TEXT SECTION:
Wednesday, April 27, 2011

April 18-19, 2011 - Luxembourg

Bonjour All,

Today we headed off to Luxembourg and our drive took us from The Netherlands (Holland) through Belgium and Germany into Luxembourg.  On this trip we get to add two countries to our list according to Fred but as we did not stay in Germany I don't think it is a legitimate addition. We drove along an area know as Petite Suisse Luxembourgoise.  The Ppcture on the right is of that area.  We think it is known as Petite Suisse due to the winding narrow roads.  As you can see the language of preference here is French although German is spoken.           
Our first real stop was Beaufort Castle (Beautiful Castle) in the valley of Haupeschbaach.  Archaeological findings date the oldest part of the castle to 1150 but it is suspected that even this part was built upon some pre-existing much older construction.  Built upon a massive rock it was an impressive building with towers one on each corner, a mountain at the back and water moat in front.  Around 1380 the castle was enlarged on the valley side with the water tower being added. Lastly, around 1500 a sidewing was added with its renaissance windows.

By way of background, in the middle ages as a member of lower nobility you had two career choices, that of a knight or a monk.  Castle or monastery was a decision made for them at a very early age.  As young as six you were shipped off to another noblemen for training which was usually a relative.   A rather harsh way of life in the middle ages.  If the monastery was chosen for you it was the dictates of the Benedictine Order, another rigid way of life with no personable freedom. 

But back to the castle, by 1639 it was already falling into disrepair when it was purchased by Governor Jean Baron de Beck.  In the early 18th century the owners of Beaufort moved out of the castle, staying at it only on an occasional basis and by the mid 18th century the castle's fall into rack and ruin began in earnest.  It was not until the 1928 that restoration work began on the castle which was now under the ownership of Mr Edmond Linckels and in 1932 it was re-opened to he public.  In 1981 the castle became a State Property.  You can check out our Flickr site or my facebook pictures to get a true feeling for the castle.

INFORMATION SUPPLIED:

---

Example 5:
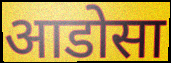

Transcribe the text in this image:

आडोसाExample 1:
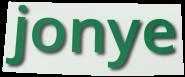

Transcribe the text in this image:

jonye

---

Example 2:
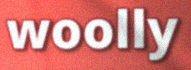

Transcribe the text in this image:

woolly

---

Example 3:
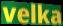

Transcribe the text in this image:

...

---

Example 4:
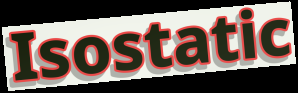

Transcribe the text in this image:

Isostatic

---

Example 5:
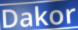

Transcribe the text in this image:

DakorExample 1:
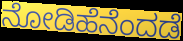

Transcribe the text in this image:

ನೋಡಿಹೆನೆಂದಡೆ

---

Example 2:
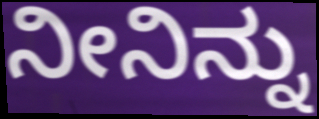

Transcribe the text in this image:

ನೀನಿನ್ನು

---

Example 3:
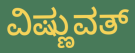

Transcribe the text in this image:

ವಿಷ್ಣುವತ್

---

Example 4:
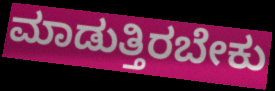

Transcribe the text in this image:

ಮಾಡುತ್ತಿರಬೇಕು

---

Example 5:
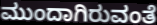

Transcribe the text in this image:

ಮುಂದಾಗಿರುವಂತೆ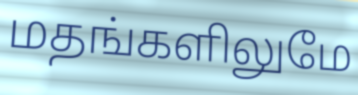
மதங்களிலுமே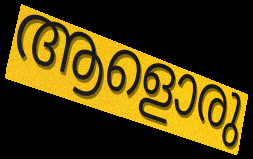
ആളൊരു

REQUEST 1:
Answer these about the Luxembourg post, one per line:
(a) To what year do archaeological findings date the oldest part of Beaufort Castle?
(b) How young could a member of the lower nobility be when sent to another nobleman for training?
(c) In what year did the castle become a State Property?
REQUEST 2:
Change "monastery" to "abbey" in the Luxembourg post and write out everything from "By way of background, in" down to "no personable freedom.".
REQUEST 3:
Go on with the Luxembourg post from where it stops.
The lines come from a separate source.

RESPONSE 1:
(a) 1150
(b) As young as six
(c) 1981

RESPONSE 2:
By way of background, in the middle ages as a member of lower nobility you had two career choices, that of a knight or a monk.  Castle or abbey was a decision made for them at a very early age.  As young as six you were shipped off to another noblemen for training which was usually a relative.   A rather harsh way of life in the middle ages.  If the abbey was chosen for you it was the dictates of the Benedictine Order, another rigid way of life with no personable freedom.

RESPONSE 3:
From here we traveled through the valley and into Luxembourg City itself.  Luxembourg dates as far back as 963 when Count Siegfried chose the Bock promontory to build his fortress which was to become, along with St Michael's Church the cradle of the city.  But I think I am getting a bit ahead of myself here.  We found the hotel and public parking and lugged our suitcase and other bags to the hotel.  We got settled into what is a very small room but clean and provides us with all we need and WiFi access was free, so a bonus.  After settling in we asked about parking and it turns out the hotel does have parking.  The clerk tell us it is 12 euros a night and suggests before moving the car that we check out how much it will cost where we had parked as it could be cheaper.  As it turns out it the hotel was considerably cheaper so we decided to move the car.  Getting out of the garage however was a bit of a challenge.  The machine would not accept the ticket and the gentleman that I found to help did not speak English and I could not understand him.  After some sign language of pointing, shoulder shrugging and arms in the air he assisted us.  We paid and escaped back to the hotel.  We then took a walk to get the lay of the land for tomorrows exploration. The area we are in seems a bit sketchy especially the restaurant choices.  However, we found a supermarket and decided to get some cheese, ham, apple, wine and a baguette for our supper.  The baguette was fresh out of the oven and our dessert was a chocolate filled croissant that was warm as well doesn't get any better then that.  A picnic in our room for a great price.

After a good nights sleep and breakfast we headed out to explore the city.  Walking to all the major attractions was very easy.  We stopped at the tourist information centre and the gentleman mapped out a walking tour for us that took in all the major sites in the old town which is what we were interested in. 
We had already passed some of the sites on our walk to the information centre and had taken pictures as it was early and car/pedestrian traffic was light car, which was good for me because I don't like people in my pictures unless I know you.  I know it's strange but that is me.  Fred on the other hand has no issues.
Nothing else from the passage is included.